Joseph Story opposed Jacksonian democracy, saying it was "oppression" of property rights by republican governments when popular majorities began (in the 1830s) to restrict and erode the property rights of the minority of rich men. R. Kent Newmyer presents Mr. Story as a "Statesman of the Old Republic" who tried to be above democratic politics and to shape the law in accordance with the republicanism of Alexander Hamilton and John Marshall and the New England Whigs of the 1820s and 1830s, including Daniel Webster. Historians agree that Justice Joseph Story reshaped American law in a conservative direction that protected property rights.
Mr. Story championed a vision of federal judicial authority that would preside over unified principles of commerce. He denied that federal courts were bound to enforce practices that conflicted with these unified principles.
Views
Quotations:
"Without justice being freely, fully, and impartially administered, neither our persons, nor our rights, nor our property, can be protected. And if these, or either of them, are regulated by no certain laws, and are subject to no certain principles, and are held by no certain tenure, and are redressed, when violated, by no certain remedies, society fails of all its value; and men may as well return to a state of savage and barbarous independence."
"Republics are created by the virtue, public spirit, and intelligence of the citizens. They fall, when the wise are banished from the public councils, because they dare to be honest, and the profligate are rewarded, because they flatter the people, in order to betray them."
"In the next place, the state governments are, by the very theory of the constitution, essential constituent parts of the general government. They can exist without the latter, but the latter cannot exist without them."

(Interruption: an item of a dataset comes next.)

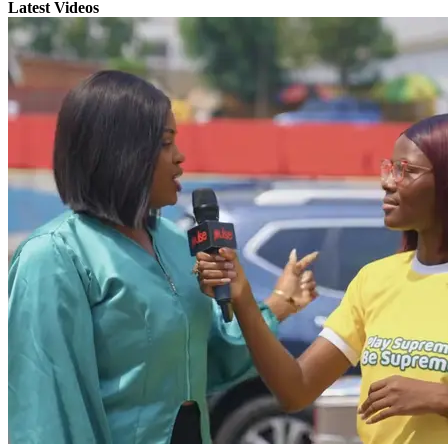
Latest Videos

"The truth is, that, even with the most secure tenure of office, during good behavior, the danger is not, that the judges will be too firm in resisting public opinion, and in defence of private rights or public liberties; but, that they will be ready to yield themselves to the passions, and politics, and prejudices of the day."
"A feeble execution is but another phrase for a bad execution; and a government ill executed, whatever may be its theory, must, in practice, be a bad government."
"And it is no less true, that personal security and private property rest entirely upon the wisdom, the stability, and the integrity of the courts of justice."
"The constitution of the United States is to receive a reasonable interpretation of its language, and its powers, keeping in view the objects and purposes, for which those powers were conferred. By a reasonable interpretation, we mean, that in case the words are susceptible of two different senses, the one strict, the other more enlarged, that should be adopted, which is most consonant with the apparent objects and intent of the Constitution."
"One of the ordinary modes, by which tyrants accomplish their purposes without resistance, is, by disarming the people, and making it an offense to keep arms."
"Let the American youth never forget, that they possess a noble inheritance, bought by the toils, and sufferings, and blood of their ancestors; and capacity, if wisely improved, and faithfully guarded, of transmitting to their latest posterity all the substantial blessings of life, the peaceful enjoyment of liberty, property, religion, and independence."
Membership
American Academy of Arts and Sciences
,
United States
1810
He would later serve as that society's vice-president from 1831 to 1845.
American Antiquarian Society
,
United States
1814
Connections
Near the end of 1804, Mr. Story married Mary Lynde Oliver, a woman who shared a love of poetry with her spouse. But seven months later, he endured his young wife’s untimely death and then, the same year, the death of his father. The grieving Joseph Story promptly turned against his own poetic work, purchasing all the copies of The Power of Solitude he could find and destroying them. In August 1808 he had married Sarah Waldo Wetmore. This union also would know its share of sorrow, as five of the seven children born to the couple died before reaching adulthood.